Based on the large series of experiments focused on the potential impact of the variants, on the overall function of the AIRE protein, and on the localization in the CARD or PHD domains, it was possible to classify the mutations in two different groups:

i.

Recessive, mostly located in the CARD/HSR domain with a direct impact on the homo-tetramerization of the complex; mutations falling in this group cause a “classic phenotype”;

ii.

Dominant-negative, mostly located in the PHD1 domain and affecting the transactivation-transcription function; mutations falling in this group cause a, often, milder “non-classical phenotype” [9].

4.4. Genetic Analysis as Helpful Tool for a Definitive Diagnosis

With regard to the work here reported, the role of the NGS was decisive in both the cases that were featured by a not clear, unequivocal clinical landscape.
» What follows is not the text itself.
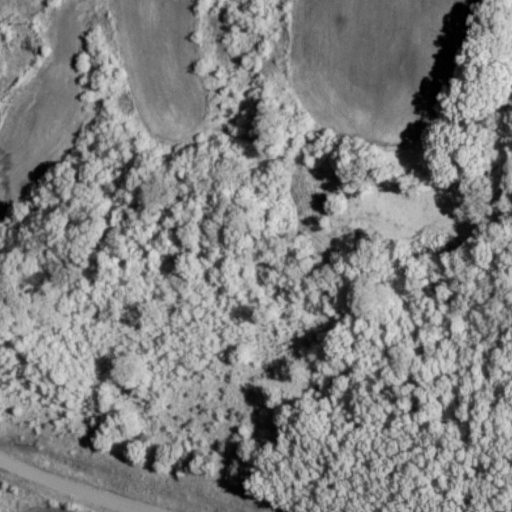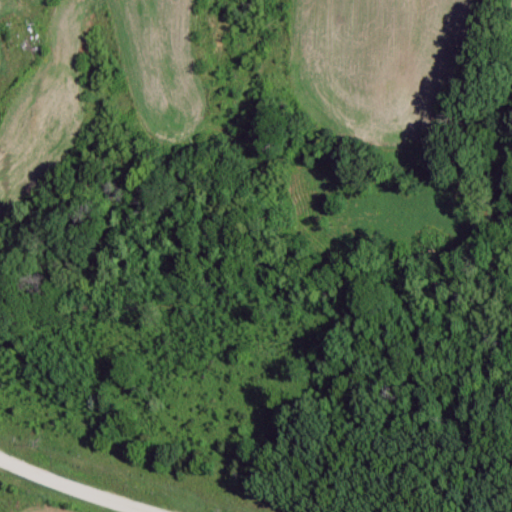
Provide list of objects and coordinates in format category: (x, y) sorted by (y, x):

Instead, in family 1, the proband and his sister showed only one sign of the classic triad (the CH); actually, the sister also manifested the cutaneous rush, that, however, was observed in selected American cohorts and considered part of the disorder by some authors only [24]. Thus, although a suspect of APS-1 was raised, the genetic confirm with the identification of the compound heterozigosity was mandatory for a definitive diagnosis. Similarly, the proband of family 2 did present with early onset CH without other signs. Instead, only after the genetic test, and a further dermatological investigation that revealed MC and psoriasis, 14 years after the first manifestation, a conclusive diagnosis of APS-1 was established. We can add, in this latter case, that, in accord with the late onset of other symptoms, we cannot rule out that other physiological compensatory mechanisms or genetic modifiers (as previously supposed) could contribute to the late penetrance associated to this variant [13] and to the apparently healthy state of the father. This would be also in line with the great variability of phenotypic manifestation accompanying this disease.

Our results stress the use of NGS in helping the clinical APS-1 diagnostic approach, mostly in patients manifesting a not classic phenotype that, as reported above, might represent up to 80% of the cases [24]. In this view, the molecular confirmation by multigene panels intersecting individual’s clinical presentation becomes of paramount importance in accelerating the diagnosis and, in turn, the early correct patient management in order to avoid the worsening of the symptoms.

5. Conclusions

We report on a novel compound heterozygote and on a dominant negative mutation of the AIRE gene in patients affected by atypical APS-1 forms. Our work enlarges the mutational spectrum of the AIRE gene and confirms inheritance heterogeneity at the same locus for APS-1, as well as demonstrating the utility of NGS in the early diagnosis of this disorder.